Requirement
Which lines in the records below contain the word "based"? Copy each one.

Provided material
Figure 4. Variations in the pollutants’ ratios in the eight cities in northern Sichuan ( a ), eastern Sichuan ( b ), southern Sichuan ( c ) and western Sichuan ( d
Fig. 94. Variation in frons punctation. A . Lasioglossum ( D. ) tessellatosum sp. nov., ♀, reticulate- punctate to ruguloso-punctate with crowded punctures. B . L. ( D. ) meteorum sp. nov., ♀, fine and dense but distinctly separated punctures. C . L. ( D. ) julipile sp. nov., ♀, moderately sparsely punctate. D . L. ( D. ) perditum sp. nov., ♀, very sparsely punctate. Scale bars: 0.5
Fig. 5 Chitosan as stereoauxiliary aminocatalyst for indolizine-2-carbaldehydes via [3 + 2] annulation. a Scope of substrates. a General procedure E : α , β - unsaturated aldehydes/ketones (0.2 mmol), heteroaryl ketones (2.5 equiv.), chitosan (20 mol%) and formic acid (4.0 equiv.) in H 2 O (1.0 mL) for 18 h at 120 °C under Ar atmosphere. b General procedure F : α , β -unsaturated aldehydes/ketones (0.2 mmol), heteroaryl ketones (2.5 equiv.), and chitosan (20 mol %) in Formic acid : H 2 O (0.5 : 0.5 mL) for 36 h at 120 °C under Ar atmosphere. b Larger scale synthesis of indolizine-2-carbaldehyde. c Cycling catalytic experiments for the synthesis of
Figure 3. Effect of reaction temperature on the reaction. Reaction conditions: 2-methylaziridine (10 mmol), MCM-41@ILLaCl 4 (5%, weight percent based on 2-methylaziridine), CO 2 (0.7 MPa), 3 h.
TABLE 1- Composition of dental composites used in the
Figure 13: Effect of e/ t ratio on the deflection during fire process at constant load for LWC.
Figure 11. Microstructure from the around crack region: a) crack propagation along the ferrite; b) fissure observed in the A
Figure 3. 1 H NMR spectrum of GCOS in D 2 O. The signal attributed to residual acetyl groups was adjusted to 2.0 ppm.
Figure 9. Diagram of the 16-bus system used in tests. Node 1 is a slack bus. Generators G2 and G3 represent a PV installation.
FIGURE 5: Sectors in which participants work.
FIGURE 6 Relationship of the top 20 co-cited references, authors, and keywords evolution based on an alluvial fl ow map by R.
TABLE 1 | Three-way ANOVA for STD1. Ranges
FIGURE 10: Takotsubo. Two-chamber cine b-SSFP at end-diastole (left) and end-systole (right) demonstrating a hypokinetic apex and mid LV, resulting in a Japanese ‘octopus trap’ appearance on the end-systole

Response
Figure 3. Effect of reaction temperature on the reaction. Reaction conditions: 2-methylaziridine (10 mmol), MCM-41@ILLaCl 4 (5%, weight percent based on 2-methylaziridine), CO 2 (0.7 MPa), 3 h.
FIGURE 6 Relationship of the top 20 co-cited references, authors, and keywords evolution based on an alluvial fl ow map by R.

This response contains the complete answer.